* [Exercise directions]: Determine how many lines below contain the string "avec" and give that number without anything else.

⟨

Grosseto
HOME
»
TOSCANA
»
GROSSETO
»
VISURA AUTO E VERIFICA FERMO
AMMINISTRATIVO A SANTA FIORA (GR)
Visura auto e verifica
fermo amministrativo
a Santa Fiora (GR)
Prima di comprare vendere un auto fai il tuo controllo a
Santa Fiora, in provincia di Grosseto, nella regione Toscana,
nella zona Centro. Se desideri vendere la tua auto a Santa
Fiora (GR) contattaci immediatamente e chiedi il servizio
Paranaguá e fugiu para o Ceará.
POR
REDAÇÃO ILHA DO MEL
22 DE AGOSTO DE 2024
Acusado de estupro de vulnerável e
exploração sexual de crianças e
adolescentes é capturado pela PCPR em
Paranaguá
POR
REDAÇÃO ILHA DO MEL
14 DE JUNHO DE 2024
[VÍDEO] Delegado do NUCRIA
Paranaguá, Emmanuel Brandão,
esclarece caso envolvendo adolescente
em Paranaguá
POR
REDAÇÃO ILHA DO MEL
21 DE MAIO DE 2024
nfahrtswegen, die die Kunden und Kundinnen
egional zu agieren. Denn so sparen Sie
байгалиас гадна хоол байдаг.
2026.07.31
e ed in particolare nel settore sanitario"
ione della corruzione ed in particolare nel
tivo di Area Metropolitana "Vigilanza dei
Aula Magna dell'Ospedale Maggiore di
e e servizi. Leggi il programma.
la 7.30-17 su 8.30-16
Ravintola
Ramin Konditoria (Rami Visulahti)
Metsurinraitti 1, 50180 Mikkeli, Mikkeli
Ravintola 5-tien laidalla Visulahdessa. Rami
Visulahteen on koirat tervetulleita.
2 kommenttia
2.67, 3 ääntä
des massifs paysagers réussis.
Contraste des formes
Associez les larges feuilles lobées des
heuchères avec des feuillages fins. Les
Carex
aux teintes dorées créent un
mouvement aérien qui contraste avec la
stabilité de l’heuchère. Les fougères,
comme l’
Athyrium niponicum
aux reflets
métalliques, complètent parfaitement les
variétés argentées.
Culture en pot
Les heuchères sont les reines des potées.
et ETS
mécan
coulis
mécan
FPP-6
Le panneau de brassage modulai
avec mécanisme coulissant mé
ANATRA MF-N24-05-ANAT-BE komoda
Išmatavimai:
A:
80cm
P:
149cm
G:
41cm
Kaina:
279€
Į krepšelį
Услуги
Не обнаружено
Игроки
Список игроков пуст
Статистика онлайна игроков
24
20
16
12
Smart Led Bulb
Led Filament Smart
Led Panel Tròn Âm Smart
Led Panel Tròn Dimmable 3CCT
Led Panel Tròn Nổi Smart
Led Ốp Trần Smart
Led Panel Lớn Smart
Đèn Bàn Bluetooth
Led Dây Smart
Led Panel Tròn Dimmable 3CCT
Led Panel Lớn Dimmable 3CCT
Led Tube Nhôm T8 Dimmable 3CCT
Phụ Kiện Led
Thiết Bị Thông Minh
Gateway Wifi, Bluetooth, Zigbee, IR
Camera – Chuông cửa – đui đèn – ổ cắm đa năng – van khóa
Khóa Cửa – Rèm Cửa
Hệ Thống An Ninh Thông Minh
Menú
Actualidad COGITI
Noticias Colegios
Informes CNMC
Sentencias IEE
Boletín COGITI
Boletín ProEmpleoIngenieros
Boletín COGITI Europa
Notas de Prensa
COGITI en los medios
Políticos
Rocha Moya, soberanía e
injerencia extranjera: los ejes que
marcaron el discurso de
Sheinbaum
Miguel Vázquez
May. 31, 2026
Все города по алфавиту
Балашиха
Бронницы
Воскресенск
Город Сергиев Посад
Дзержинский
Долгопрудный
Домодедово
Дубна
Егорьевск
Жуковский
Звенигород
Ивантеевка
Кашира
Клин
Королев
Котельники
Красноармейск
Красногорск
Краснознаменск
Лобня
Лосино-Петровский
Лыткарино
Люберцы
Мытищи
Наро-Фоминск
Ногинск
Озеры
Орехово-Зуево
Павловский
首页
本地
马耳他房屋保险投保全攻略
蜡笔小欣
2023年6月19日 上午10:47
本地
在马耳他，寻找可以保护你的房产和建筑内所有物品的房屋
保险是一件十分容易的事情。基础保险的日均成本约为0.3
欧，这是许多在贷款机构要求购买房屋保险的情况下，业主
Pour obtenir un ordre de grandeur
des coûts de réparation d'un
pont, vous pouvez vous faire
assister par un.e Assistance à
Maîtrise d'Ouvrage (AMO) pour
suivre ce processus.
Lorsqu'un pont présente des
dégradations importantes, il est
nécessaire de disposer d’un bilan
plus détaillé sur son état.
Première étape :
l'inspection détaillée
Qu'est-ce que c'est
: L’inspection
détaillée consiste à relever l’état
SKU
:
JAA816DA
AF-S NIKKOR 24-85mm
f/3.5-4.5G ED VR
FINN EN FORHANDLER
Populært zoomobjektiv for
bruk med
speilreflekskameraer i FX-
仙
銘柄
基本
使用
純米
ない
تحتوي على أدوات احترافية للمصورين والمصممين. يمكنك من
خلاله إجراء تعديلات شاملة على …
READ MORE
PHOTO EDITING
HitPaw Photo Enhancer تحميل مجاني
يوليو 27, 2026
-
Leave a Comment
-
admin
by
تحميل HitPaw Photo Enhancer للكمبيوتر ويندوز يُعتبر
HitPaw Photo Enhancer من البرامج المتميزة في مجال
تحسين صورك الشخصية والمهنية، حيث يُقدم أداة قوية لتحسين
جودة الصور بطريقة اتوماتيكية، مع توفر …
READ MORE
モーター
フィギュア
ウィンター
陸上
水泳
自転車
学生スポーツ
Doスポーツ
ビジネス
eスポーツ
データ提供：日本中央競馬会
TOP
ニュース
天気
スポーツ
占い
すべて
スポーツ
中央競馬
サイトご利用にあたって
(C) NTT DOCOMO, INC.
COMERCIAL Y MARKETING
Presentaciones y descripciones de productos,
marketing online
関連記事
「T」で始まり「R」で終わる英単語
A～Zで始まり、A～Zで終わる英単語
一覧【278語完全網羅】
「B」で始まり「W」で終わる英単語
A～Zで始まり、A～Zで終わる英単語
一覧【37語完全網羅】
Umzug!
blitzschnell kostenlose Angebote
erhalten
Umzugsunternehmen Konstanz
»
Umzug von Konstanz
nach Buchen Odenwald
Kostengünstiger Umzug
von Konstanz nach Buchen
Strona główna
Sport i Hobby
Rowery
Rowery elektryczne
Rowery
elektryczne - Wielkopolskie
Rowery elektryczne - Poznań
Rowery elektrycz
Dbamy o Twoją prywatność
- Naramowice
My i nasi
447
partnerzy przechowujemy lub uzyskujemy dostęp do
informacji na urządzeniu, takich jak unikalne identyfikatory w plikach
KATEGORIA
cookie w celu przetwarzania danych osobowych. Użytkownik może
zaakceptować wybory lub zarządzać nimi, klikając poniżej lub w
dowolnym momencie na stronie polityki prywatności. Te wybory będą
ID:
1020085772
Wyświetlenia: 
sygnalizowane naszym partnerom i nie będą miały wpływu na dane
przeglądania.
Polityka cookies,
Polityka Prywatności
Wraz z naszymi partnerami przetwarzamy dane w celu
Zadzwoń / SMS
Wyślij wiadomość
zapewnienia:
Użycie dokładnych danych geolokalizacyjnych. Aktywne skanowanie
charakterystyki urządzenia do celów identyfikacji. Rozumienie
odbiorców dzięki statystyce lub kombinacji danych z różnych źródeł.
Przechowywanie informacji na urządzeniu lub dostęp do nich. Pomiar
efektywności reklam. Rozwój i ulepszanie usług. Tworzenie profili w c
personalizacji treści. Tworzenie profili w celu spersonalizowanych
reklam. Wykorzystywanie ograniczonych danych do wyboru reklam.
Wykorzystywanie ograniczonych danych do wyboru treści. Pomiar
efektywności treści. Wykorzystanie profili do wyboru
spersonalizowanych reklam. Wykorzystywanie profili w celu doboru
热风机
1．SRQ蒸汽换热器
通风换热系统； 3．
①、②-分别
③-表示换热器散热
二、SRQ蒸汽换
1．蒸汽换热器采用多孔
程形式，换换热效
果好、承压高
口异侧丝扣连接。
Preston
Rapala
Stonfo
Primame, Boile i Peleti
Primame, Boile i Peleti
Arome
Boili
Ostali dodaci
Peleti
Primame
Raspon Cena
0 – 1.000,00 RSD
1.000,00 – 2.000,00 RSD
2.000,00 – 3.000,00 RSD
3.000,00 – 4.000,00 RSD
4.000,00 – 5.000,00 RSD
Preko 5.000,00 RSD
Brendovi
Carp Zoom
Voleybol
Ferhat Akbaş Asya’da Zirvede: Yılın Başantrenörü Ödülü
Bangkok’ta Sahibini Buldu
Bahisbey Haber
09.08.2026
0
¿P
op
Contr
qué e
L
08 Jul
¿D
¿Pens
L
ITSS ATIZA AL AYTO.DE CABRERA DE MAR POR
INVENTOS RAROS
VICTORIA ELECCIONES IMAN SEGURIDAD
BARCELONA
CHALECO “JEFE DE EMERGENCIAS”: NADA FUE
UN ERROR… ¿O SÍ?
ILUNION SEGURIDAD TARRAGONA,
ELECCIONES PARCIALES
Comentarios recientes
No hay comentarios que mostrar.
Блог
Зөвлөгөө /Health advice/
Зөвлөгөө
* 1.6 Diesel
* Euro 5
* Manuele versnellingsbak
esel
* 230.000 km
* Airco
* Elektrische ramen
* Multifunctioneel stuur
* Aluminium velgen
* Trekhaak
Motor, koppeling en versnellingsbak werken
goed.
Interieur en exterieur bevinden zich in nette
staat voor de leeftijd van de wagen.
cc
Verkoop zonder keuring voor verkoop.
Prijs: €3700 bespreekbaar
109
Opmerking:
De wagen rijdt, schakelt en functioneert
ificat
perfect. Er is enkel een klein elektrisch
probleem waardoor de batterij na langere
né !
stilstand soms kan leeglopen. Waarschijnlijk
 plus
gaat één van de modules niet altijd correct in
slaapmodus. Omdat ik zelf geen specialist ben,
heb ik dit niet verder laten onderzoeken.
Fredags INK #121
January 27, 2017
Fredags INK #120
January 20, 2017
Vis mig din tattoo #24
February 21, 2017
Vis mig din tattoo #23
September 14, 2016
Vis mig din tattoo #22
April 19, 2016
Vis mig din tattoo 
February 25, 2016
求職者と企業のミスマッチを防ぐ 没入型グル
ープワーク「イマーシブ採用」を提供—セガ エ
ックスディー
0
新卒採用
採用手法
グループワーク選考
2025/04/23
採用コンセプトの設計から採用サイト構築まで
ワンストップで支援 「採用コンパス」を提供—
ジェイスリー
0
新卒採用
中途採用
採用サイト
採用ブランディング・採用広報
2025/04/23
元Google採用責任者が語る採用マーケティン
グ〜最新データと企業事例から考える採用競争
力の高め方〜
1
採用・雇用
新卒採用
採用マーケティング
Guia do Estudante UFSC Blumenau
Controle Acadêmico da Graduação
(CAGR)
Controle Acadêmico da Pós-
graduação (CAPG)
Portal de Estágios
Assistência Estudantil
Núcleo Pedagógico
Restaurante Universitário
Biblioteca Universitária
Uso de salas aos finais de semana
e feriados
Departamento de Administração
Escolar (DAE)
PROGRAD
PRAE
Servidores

⟩

* [Answer for the task]: 3